Problem statement » Update the text read from every item so that each "Sana Klinikum Offenbach" becomes "Sana Klinikum" and every other line stays the same. Give only the text in your answer, without the pictures.

Material provided »
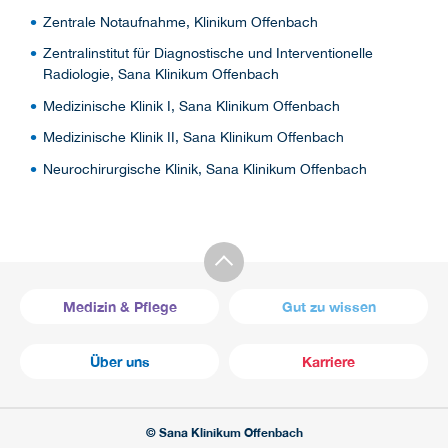
Zentrale Notaufnahme, Klinikum Offenbach
Zentralinstitut für Diagnostische und Interventionelle
Radiologie, Sana Klinikum Offenbach
Medizinische Klinik I, Sana Klinikum Offenbach
Medizinische Klinik II, Sana Klinikum Offenbach
Neurochirurgische Klinik, Sana Klinikum Offenbach
Medizin & Pflege
Gut zu wissen
Über uns
Karriere
© Sana Klinikum Offenbach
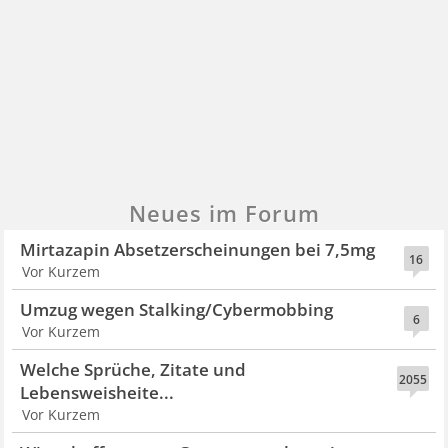
Neues im Forum
Mirtazapin Absetzerscheinungen bei 7,5mg
16
Vor Kurzem
Umzug wegen Stalking/Cybermobbing
6
Vor Kurzem
Welche Sprüche, Zitate und
2055
Lebensweisheite...
Vor Kurzem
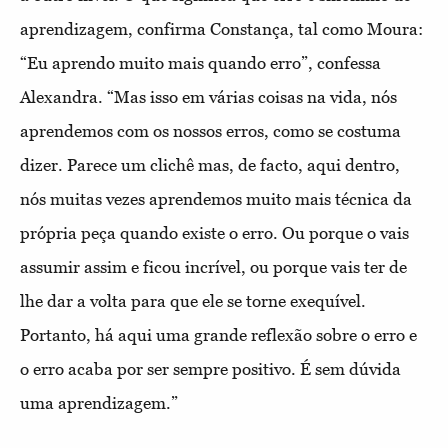
aprendizagem, confirma Constança, tal como Moura:
“Eu aprendo muito mais quando erro”, confessa
Alexandra. “Mas isso em várias coisas na vida, nós
aprendemos com os nossos erros, como se costuma
dizer. Parece um clichê mas, de facto, aqui dentro,
nós muitas vezes aprendemos muito mais técnica da
própria peça quando existe o erro. Ou porque o vais
assumir assim e ficou incrível, ou porque vais ter de
lhe dar a volta para que ele se torne exequível.
Portanto, há aqui uma grande reflexão sobre o erro e
o erro acaba por ser sempre positivo. É sem dúvida
uma aprendizagem.”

Response area »
Zentrale Notaufnahme, Klinikum Offenbach
Zentralinstitut für Diagnostische und Interventionelle
Radiologie, Sana Klinikum
Medizinische Klinik I, Sana Klinikum
Medizinische Klinik II, Sana Klinikum
Neurochirurgische Klinik, Sana Klinikum
Medizin & Pflege
Gut zu wissen
Über uns
Karriere
© Sana Klinikum
Neues im Forum
Mirtazapin Absetzerscheinungen bei 7,5mg
16
Vor Kurzem
Umzug wegen Stalking/Cybermobbing
6
Vor Kurzem
Welche Sprüche, Zitate und
2055
Lebensweisheite...
Vor Kurzem
aprendizagem, confirma Constança, tal como Moura:
“Eu aprendo muito mais quando erro”, confessa
Alexandra. “Mas isso em várias coisas na vida, nós
aprendemos com os nossos erros, como se costuma
dizer. Parece um clichê mas, de facto, aqui dentro,
nós muitas vezes aprendemos muito mais técnica da
própria peça quando existe o erro. Ou porque o vais
assumir assim e ficou incrível, ou porque vais ter de
lhe dar a volta para que ele se torne exequível.
Portanto, há aqui uma grande reflexão sobre o erro e
o erro acaba por ser sempre positivo. É sem dúvida
uma aprendizagem.”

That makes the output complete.